Problem requirements
Please count the lines in the items below that contain the word "written", matching case exactly. Give only the number.

Record extracts
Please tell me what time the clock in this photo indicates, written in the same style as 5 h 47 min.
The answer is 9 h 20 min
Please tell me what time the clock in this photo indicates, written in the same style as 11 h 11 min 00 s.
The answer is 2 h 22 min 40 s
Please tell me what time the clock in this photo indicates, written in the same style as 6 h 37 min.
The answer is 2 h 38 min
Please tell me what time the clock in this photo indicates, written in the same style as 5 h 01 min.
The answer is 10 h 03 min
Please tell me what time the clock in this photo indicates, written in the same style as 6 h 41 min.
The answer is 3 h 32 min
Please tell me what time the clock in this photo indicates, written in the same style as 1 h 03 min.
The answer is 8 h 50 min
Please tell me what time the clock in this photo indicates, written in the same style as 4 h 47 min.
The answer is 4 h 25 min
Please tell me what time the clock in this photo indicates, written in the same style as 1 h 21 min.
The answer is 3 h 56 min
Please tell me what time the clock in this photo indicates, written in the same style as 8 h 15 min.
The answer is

Worked solution
9